**Teks Bacaan**

Dalang

DALANG adalah pemimpin, pengarah, sutradara, dan dirigen dari suatu pertunjukkan wayang. Kecuali pada pertunjukkan Wayang Orang dan Wayang Topeng, dalang harus memainkan seluruh gerak peraga tokoh wayang yang dimainkannya. Ia juga memberi perngarahan pada para penabuh gamelan, pesinden, dan wiraswara. Pengarahan itu dilakukannya dengan berbagai isyarat yang dipahami oleh anak buahnya.
Seorang dalang harus hafal banya cerita wayang, memahami silsilah tokoh-tokoh wayang dan tahu tentang filsafat cerita yang terkandung di dalamnya. Ia harus pandai memaparkan cerita itu secara tertib, beruntut, lancar, dan memikat. Ia pun harus mair memainkan dan memperagakan tokoh-tokoh wayang yang dimainkan, dan paham betul akan karakter tokoh wayang itu. Menguasai lagu-lagu gending pengiring dapat menembangkan lagu-lagunya, juga merupakan syarat utama yang harus dimiliki seorang dalang.

Selain itu ia masih dituntut kepandaian memainkan warna suaranya, sehingga suara tokoh yang diperankan menyimpulkan pula karaker tokoh wayang itu. Dalang yang baik juga harus memiliki kharisma, punya greget, dapat menguasai dan mengendalikan emosi penontonnya. Dan, tidak kalah pentingnya, ia harus bertubuh sehat karena ia dituntut harus dapat memainkan wayang semalam suntuk.

**Cuplikan Data**

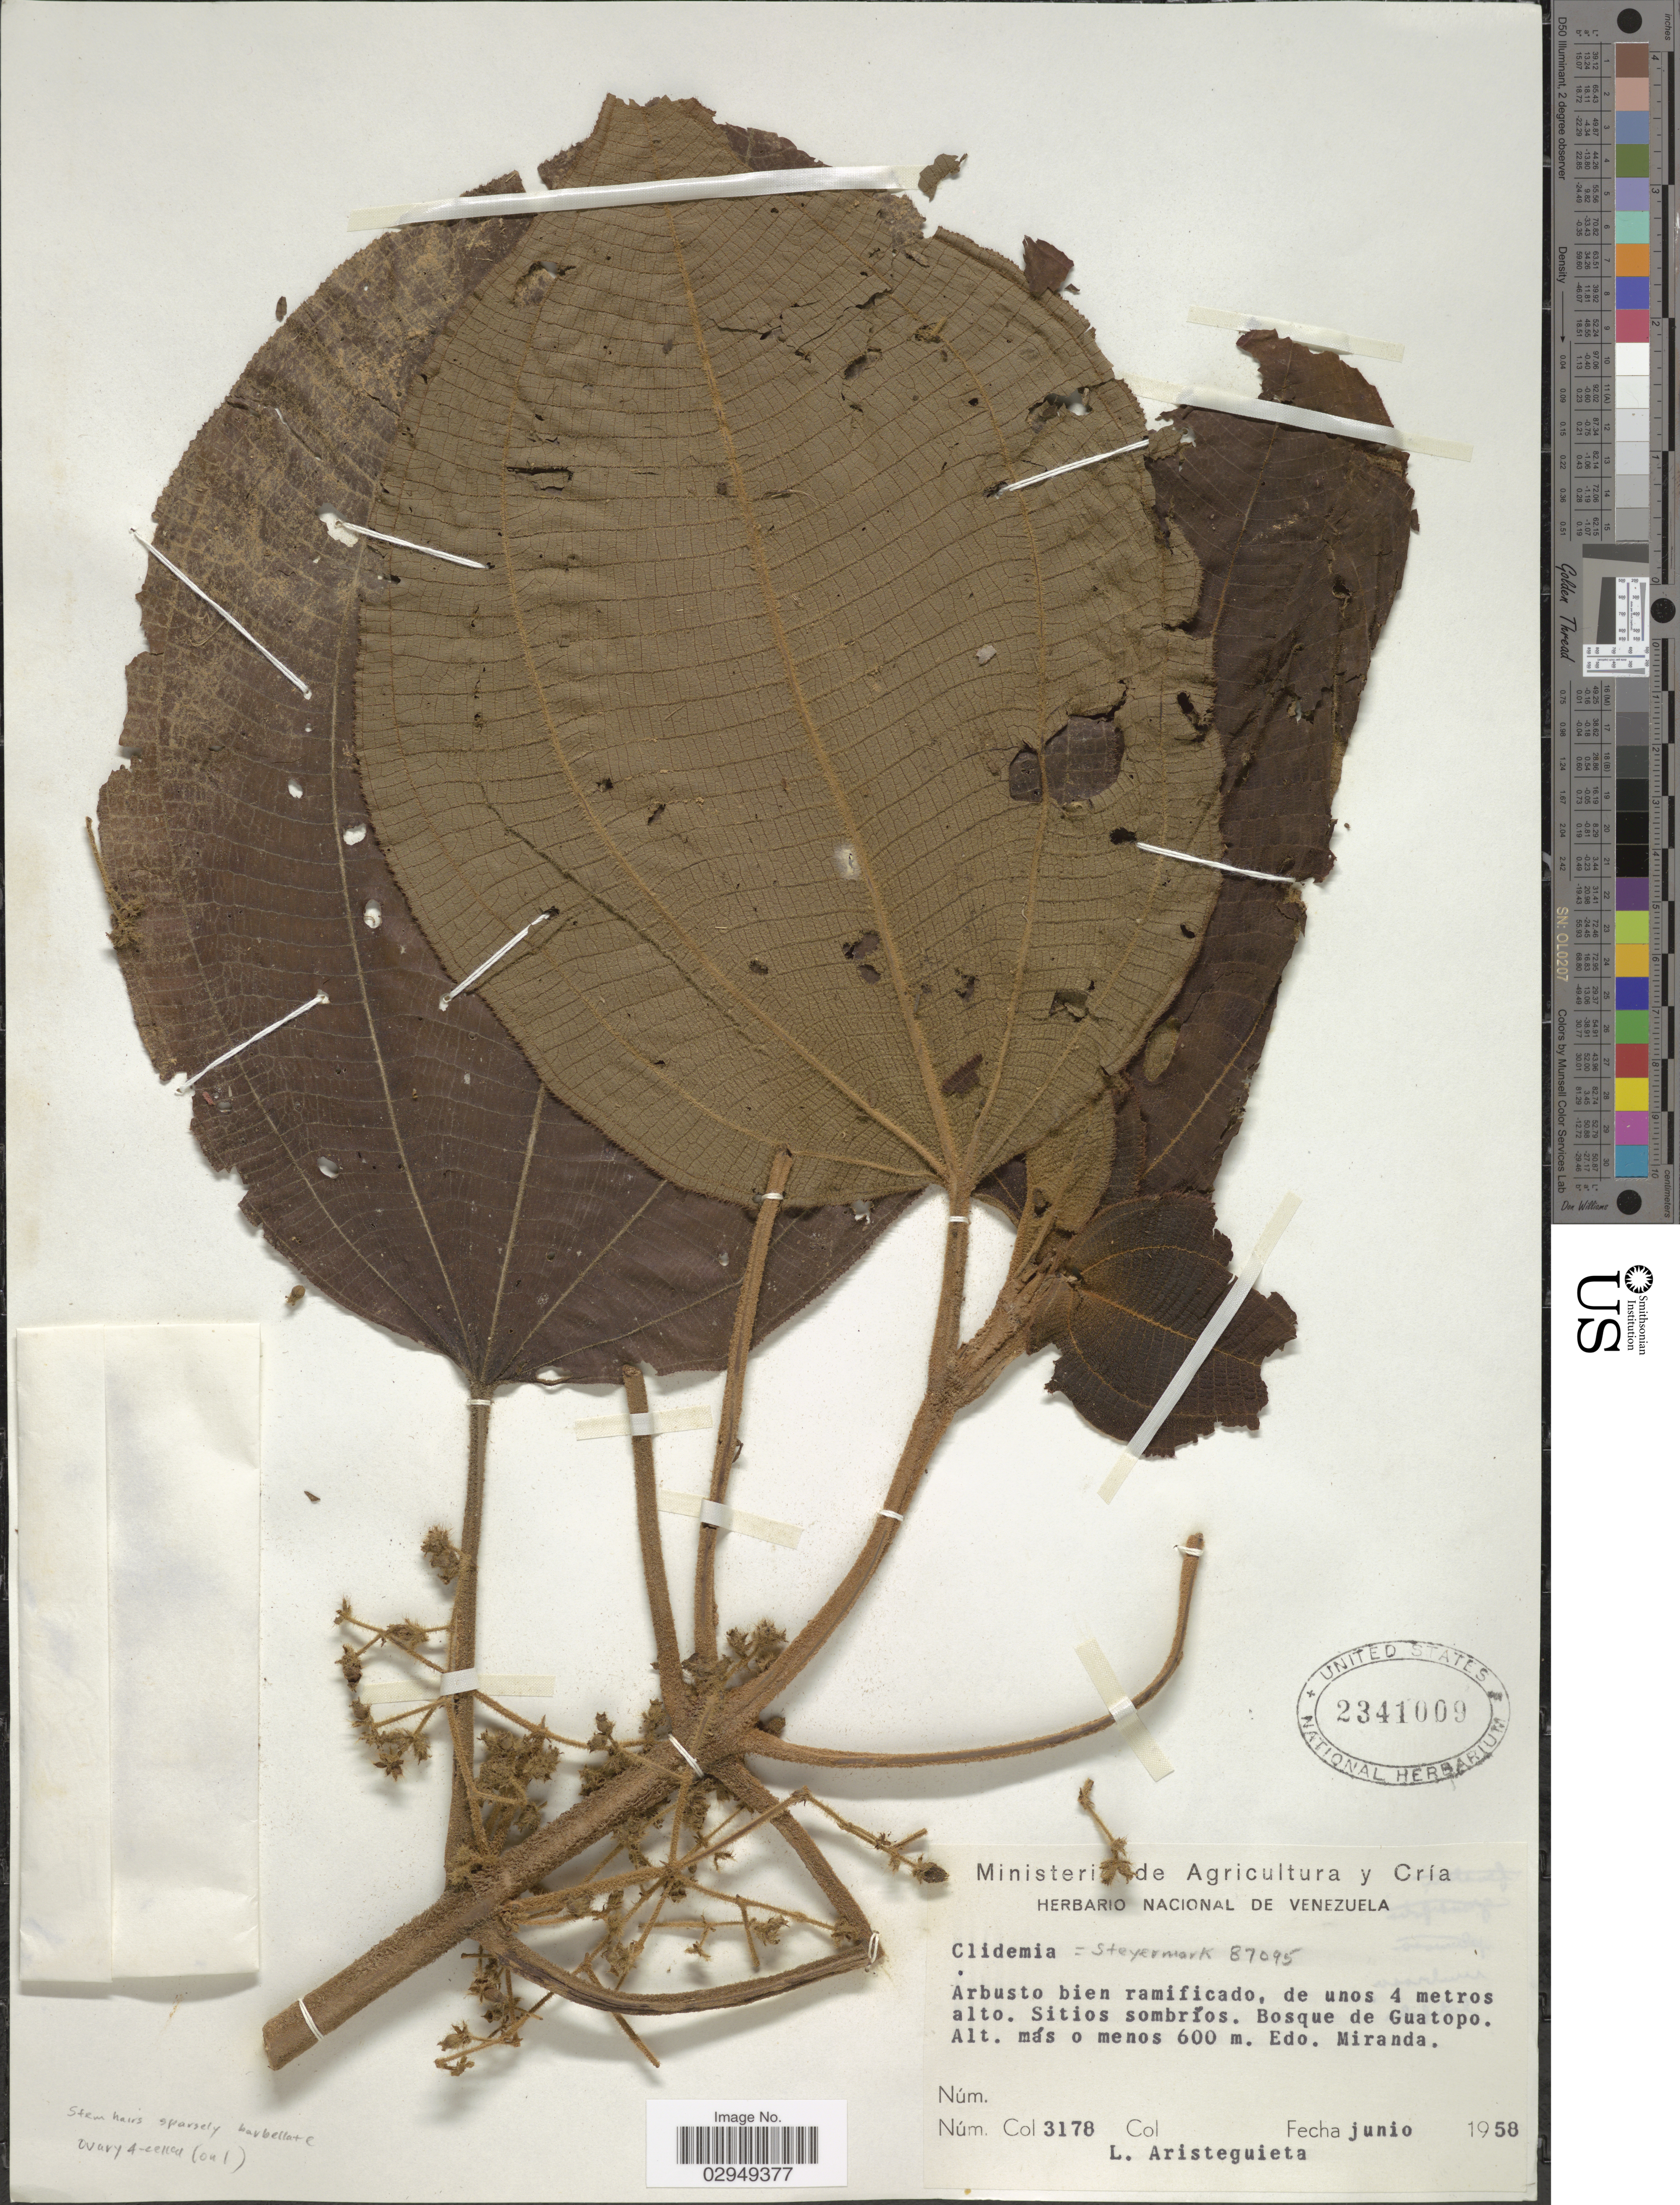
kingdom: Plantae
...
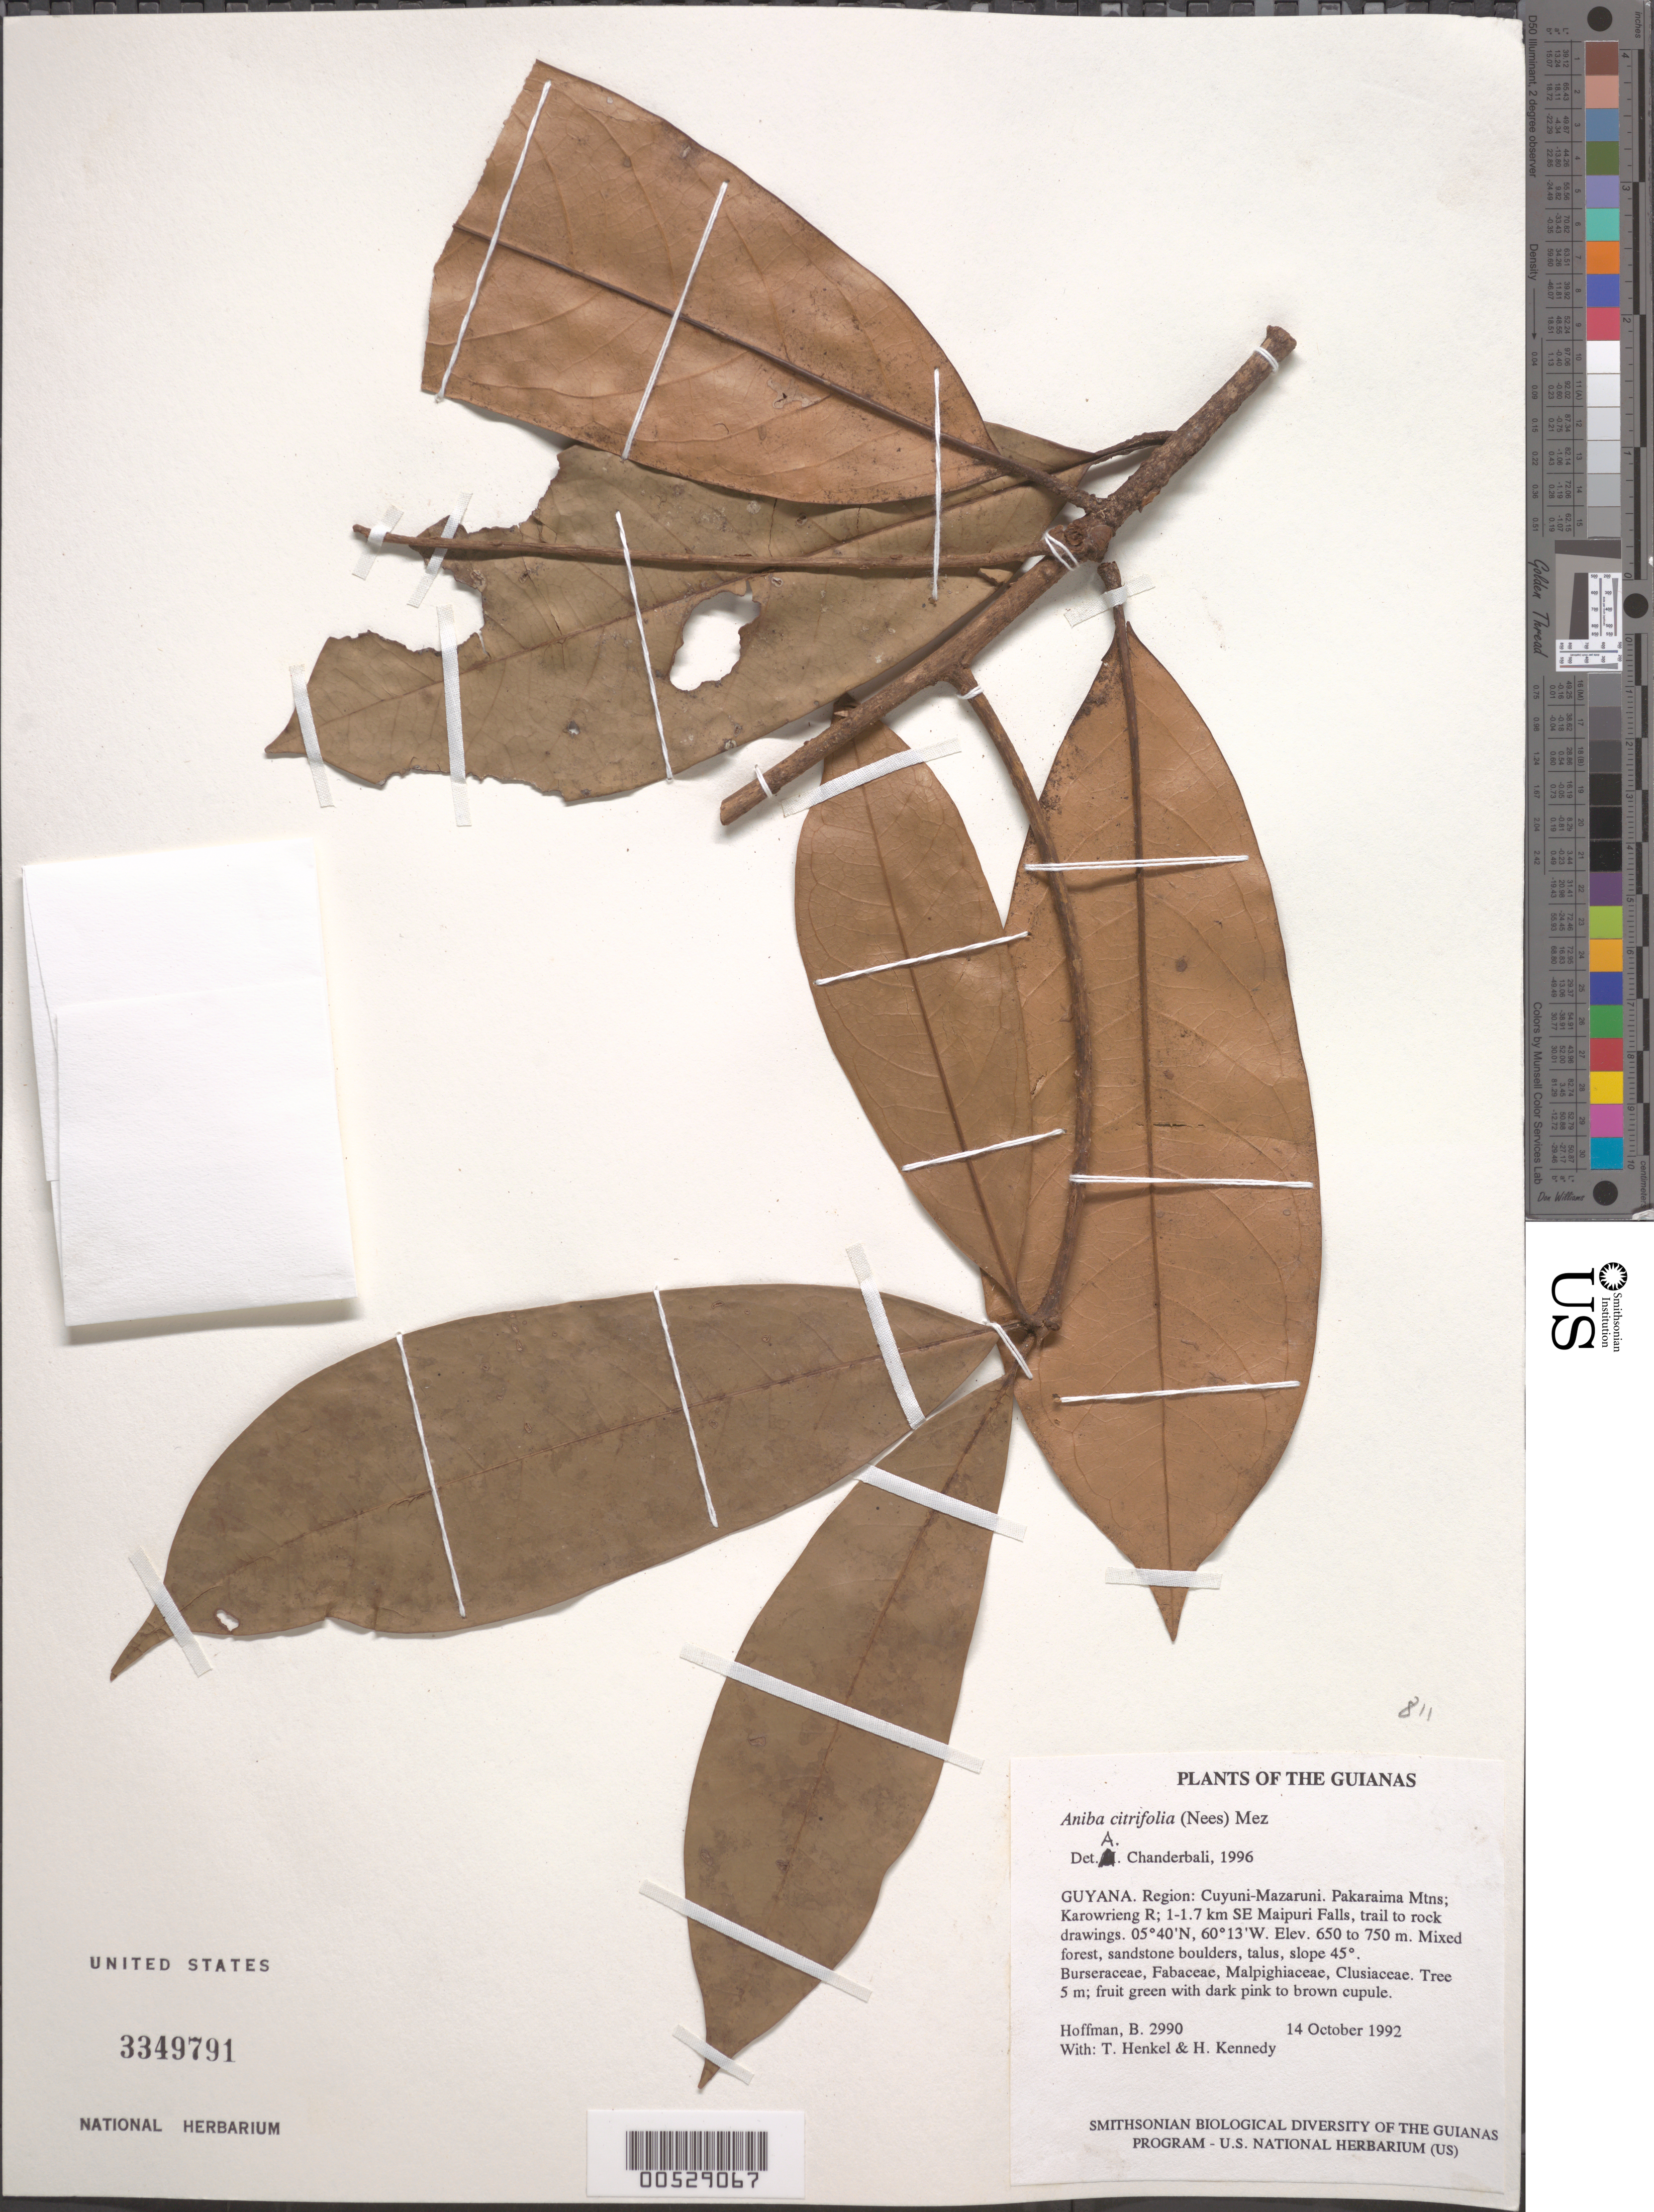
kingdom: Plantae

**Daftar Tugas**
- a) Kembalikan tanpa perubahan bagian teks tentang dalang yang dibuka dengan kata-kata yang memuat "Seorang dalang harus" dan ditutup dengan "dimiliki seorang dalang.".
- b) Tuliskan bagian berikutnya dari teks tentang dalang, dimulai tepat setelah kalimat terakhirnya.

**Jawaban**
- a)
Seorang dalang harus hafal banya cerita wayang, memahami silsilah tokoh-tokoh wayang dan tahu tentang filsafat cerita yang terkandung di dalamnya. Ia harus pandai memaparkan cerita itu secara tertib, beruntut, lancar, dan memikat. Ia pun harus mair memainkan dan memperagakan tokoh-tokoh wayang yang dimainkan, dan paham betul akan karakter tokoh wayang itu. Menguasai lagu-lagu gending pengiring dapat menembangkan lagu-lagunya, juga merupakan syarat utama yang harus dimiliki seorang dalang.

- b)
Pada zaman dulu, salah satu syarat mutlak yang harus dimiliki seorang dalang adalah memiliki suara yang lantang, nyaring. Namun, sejak digunakannya alat pengeras suara elektronik (mikrofon) pada pergelaran wayang, suara nyaring itu tidak diperlukan lagi.

Dalam pergelaran Wayang Kulit Purwa seorang dalang bebas berimprovisasi, sepanjang masih tetap di jalur utama ceritanya. Namun biasanya improvisasi ini hanya mereka lakukan pada bidang antawecananya. Tempo dan irama penuturan juga sepenuhna dalam kekuasaan dalang. Bagi dalang yang mahir banyolan dan menguasai banyak tembang dang gending biasanya ia memberi waktu yang cukup banyak pada adengan gara-gara. Sedangkan dalang yang mahir dalam sabetan biasanya memanjangkan waktu pada adengan-adengan perang.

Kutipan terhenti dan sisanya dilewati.